## Problem requirements
Write out the portion of the Foley, Alabama passage between "Foley is a city" and "of Baldwin County.", inclusive, copying it exactly.

++++ Selected excerpt

City in Alabama, United States

Foley is a city in Baldwin County, Alabama, United States. The 2020 census lists the population of the city as 20,335 Foley is a principal city of the Daphne-Fairhope-Foley metropolitan area, which includes all of Baldwin County.

==History==
Foley was named for its founder, John B. Foley of Chicago. As Foley was traveling to President William McKinley's funeral in 1901, he met a railroad agent who told him of the area in South Baldwin County. Foley came down the following year, and liked what he saw, buying between 40000 acre and 50000 acre of land. He then returned to Chicago and formed the Magnolia Springs Land Company, currently known as the Magnolia Land Company. As he began to sell off acreage, he realized the need for a better way for the people to come to Foley.

Foley used some of his own money to lay the rails so the train could come from Bay Minette. The first railroad station was built in 1905. The original station burned in 1908 and was replaced the following year by the station that is now the city's museum. John Foley donated parcels of land for a school, railroad station, park and churches. These included the current Catholic Church, Saint Margaret of Scotland, the Baptist church and the Methodist church. He also invested in a hotel, a demonstration farm, a bank and the utility company.

The first train to service Foley was a wood burner called the "Pine Knot Special." It would leave Foley in the morning and make a return trip in the afternoon. As people cleared the land, they would place lighter knots in a wood box for the engineer to use as was needed. Foley was incorporated in 1915 with G. I. Weatherly serving as its first mayor.

++++++++
++++ Information

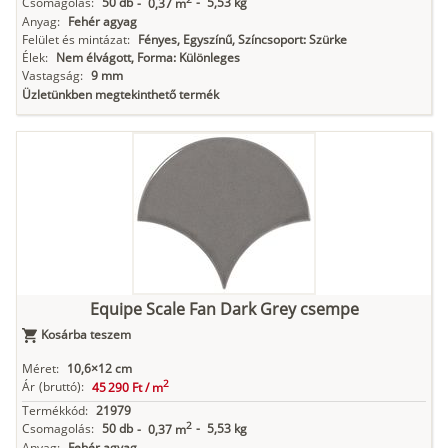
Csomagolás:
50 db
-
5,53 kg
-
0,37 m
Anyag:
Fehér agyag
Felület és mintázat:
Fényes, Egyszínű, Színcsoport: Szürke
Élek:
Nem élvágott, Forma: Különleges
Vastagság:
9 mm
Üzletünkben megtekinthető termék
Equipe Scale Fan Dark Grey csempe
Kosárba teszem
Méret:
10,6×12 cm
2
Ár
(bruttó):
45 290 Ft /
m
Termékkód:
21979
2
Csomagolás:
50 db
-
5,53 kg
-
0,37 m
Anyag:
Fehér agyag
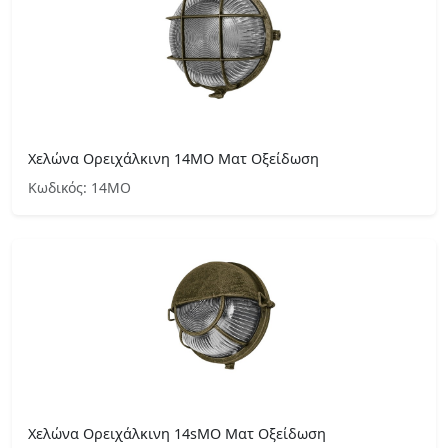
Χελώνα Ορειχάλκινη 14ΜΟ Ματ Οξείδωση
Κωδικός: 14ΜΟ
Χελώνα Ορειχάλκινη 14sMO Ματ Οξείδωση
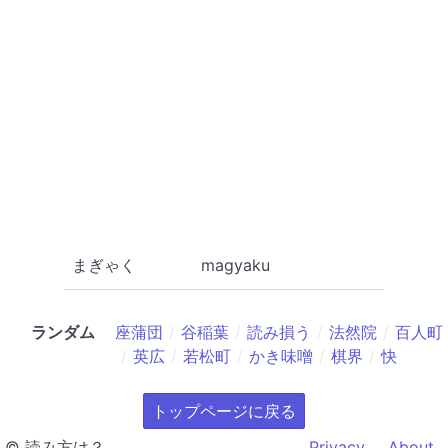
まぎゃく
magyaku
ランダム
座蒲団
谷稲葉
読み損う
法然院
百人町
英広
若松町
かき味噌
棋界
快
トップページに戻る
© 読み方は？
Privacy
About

++++++++
++++ Information

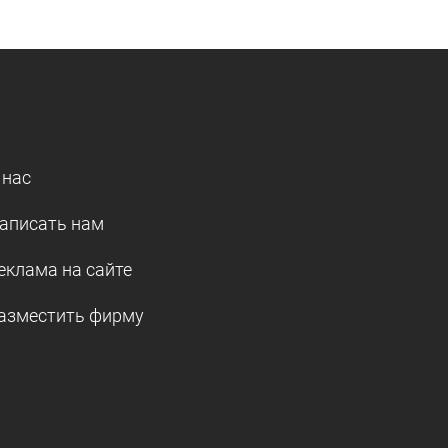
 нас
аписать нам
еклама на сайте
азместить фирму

++++++++
++++ Information

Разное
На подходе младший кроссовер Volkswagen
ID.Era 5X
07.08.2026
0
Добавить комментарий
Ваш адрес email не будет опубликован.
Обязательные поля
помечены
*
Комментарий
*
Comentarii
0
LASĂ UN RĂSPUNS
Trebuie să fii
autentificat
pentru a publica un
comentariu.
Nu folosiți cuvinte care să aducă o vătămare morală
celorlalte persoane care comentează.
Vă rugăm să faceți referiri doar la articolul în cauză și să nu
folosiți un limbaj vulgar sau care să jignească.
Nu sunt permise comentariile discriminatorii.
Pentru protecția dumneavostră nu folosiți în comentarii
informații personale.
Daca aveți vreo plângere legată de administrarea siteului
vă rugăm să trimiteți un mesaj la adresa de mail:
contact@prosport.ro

++++++++

## Exercise answer
Foley is a city in Baldwin County, Alabama, United States. The 2020 census lists the population of the city as 20,335 Foley is a principal city of the Daphne-Fairhope-Foley metropolitan area, which includes all of Baldwin County.